The diagonal fallacy is my name for the mistaken belief that the direct sum decomposition of $\mathbb{R}^2$ as the direct sum $\langle (1,0) \rangle \oplus \langle (0,1) \rangle$ is in some way unique. It is frequently committed by undergraduates, many of whom have the even more mistaken belief that $\oplus$ somehow means $\cup$. (Probably they are being mislead by their deep insight that $\oplus$ and $\cup$ are both categorical coproducts.)

James’ Submodule Theorem is a fundamental theorem in the representation theory of the symmetric group. To give an illustrative example, fix a prime $p$, and let $M$ be the permutation module for $\mathbb{F}_pS_n$ acting on the set $\Omega$ of all ordered pairs $(i,j)$ with $1 \le i ,j \le n$ and $i\not= j$. Thus the elements of $M$ are formal linear combination of the elements of $\Omega$ with coefficients in the finite field $\mathbb{F}_p$. Let $\langle \ , \ \rangle$ be the bilinear form on $M$ defined on basis elements so that

$\langle (i,j), (i',j') \rangle = \begin{cases} 1 & (i,j) = (i',j') \\ 0 & (i,j)\not= (i',j'). \end{cases}$

Write $U^\perp$ for the orthogonal complement of a subspace $U$ of $M$ with respect to this form. Let

$b = \sum_{\sigma \in S_3} \sigma\; \mathrm{sgn}(\sigma)$.

The Specht module $S^{(n-2,1,1)}$ can be defined as the $\mathbb{F}_pS_n$-submodule of $M$ generated by the element

$e = (2,3)b = (2,3) - (3,2) + (3,1) - (1,3) + (1,2) - (2,1).$

Writing $U$ for $S^{(n-2,1,1)}$, a special case of James’ Submodule Theorem states that if $V$ is a $\mathbb{F}_pS_n$-submodule of $M$ then either $Vb = 0$, in which case $V \subseteq U^\perp$, or $Vb = \langle e \rangle$, in which case it follows from the definition of $U$ that $V \supseteq U$.

A corollary is that in any direct sum decomposition of $M$ there is a unique indecomposable summand containing $U$, namely the unique summand $Y$ such that $Yb \not= 0$. This summand $Y$ is unique up to isomorphism, by the Krull–Schmidt theorem.

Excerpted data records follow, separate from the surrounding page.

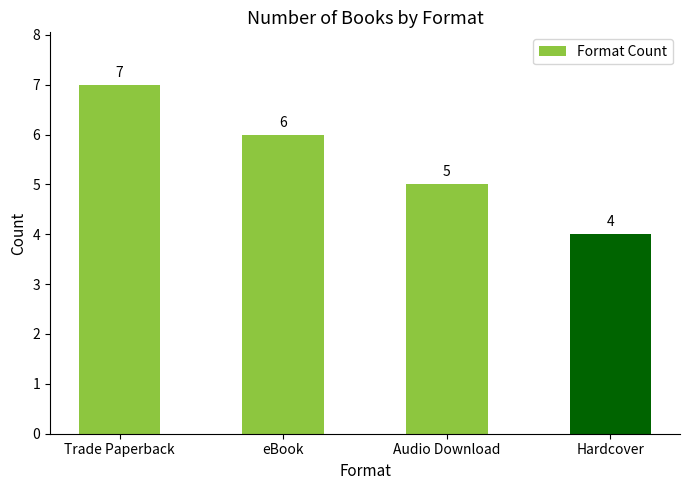

What is the sum of the values at eBook and Audio Download?

11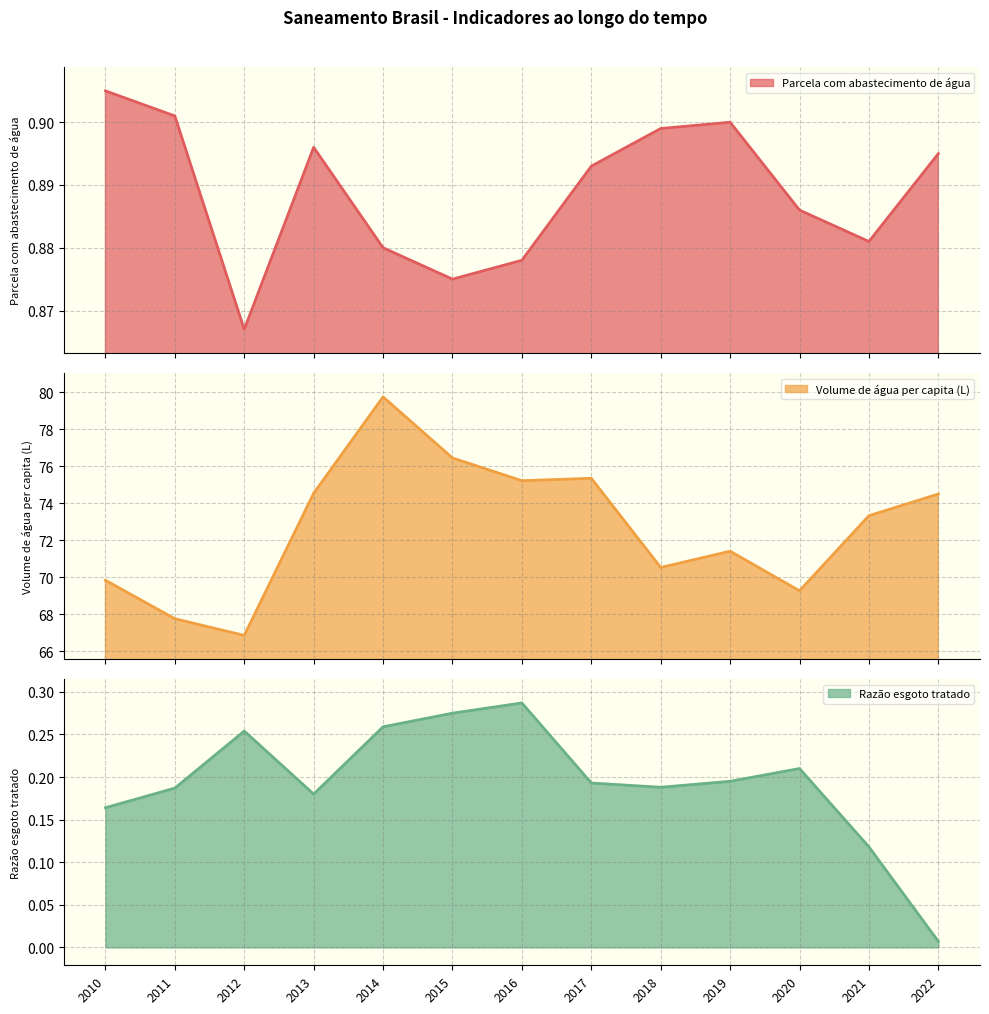

Rank the categories by Razão esgoto tratado value from lowest to highest.

2022, 2021, 2010, 2013, 2011, 2018, 2017, 2019, 2020, 2012, 2014, 2015, 2016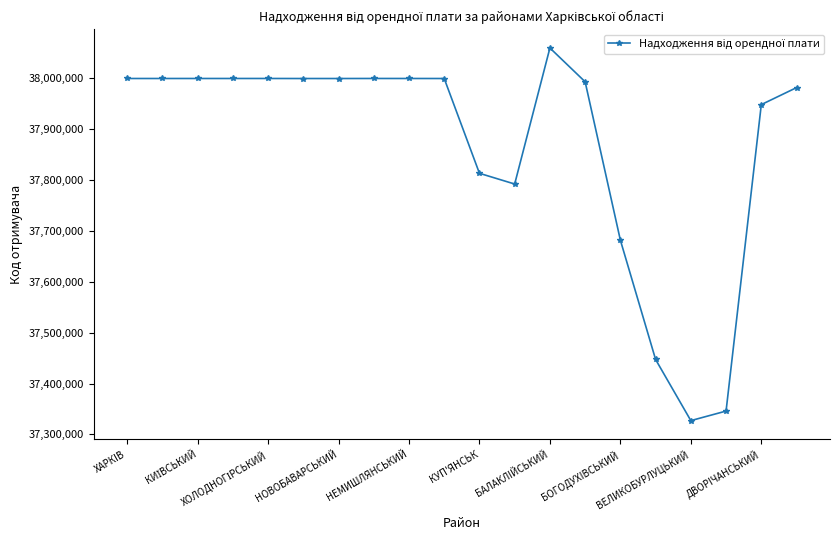

How many lines are shown in the chart?

1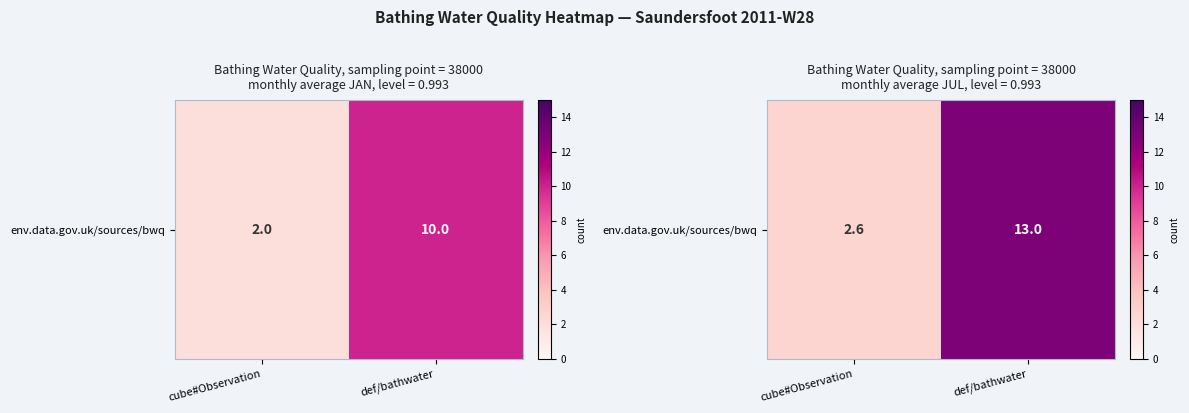

The value at def/bathwater is 23.2. True or false?

False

If $p$ is odd then $Y$ is in fact unique as a submodule of $M$, since then $Y$ is a summand of the submodule $\langle (i,j)-(j,i) : 1 \le i < j \le n\rangle$ of $M$, and this module is indecomposable if $p$ divides $n$ and otherwise semisimple with two non-isomorphic summands (so no `diagonal' submodules), namely the Specht modules $S^{(n-1,1)}$ and $S^{(n-2,1,1)}$. When $p=2$ the situation is more complicated, and I think it would be interesting to know whether $Y$ is unique as a submodule of $M$.

The following example shows one way uniqueness can fail.

Example. Let $F$ be a field and let $A = F[x]/(x^2)$. Then $A$ has a two-dimensional module $\langle v, s \rangle$ on which $x$ acts by $vx = s$, $sx = 0$, and a one-dimensional module $\langle w \rangle$ on which $x$ acts by $wx = 0$. There are distinct direct sum decompositions of $M = \langle v, s, w \rangle$, both with a unique summand containing $\langle s \rangle$, namely

$M = \langle v, s \rangle \oplus \langle w \rangle = \langle v + w, s \rangle \oplus \langle w \rangle.$

Note that $Mx = \langle s \rangle$, but evidently there is no ‘unique submodule theorem’ applicable to the image of the map $x : M \rightarrow M$.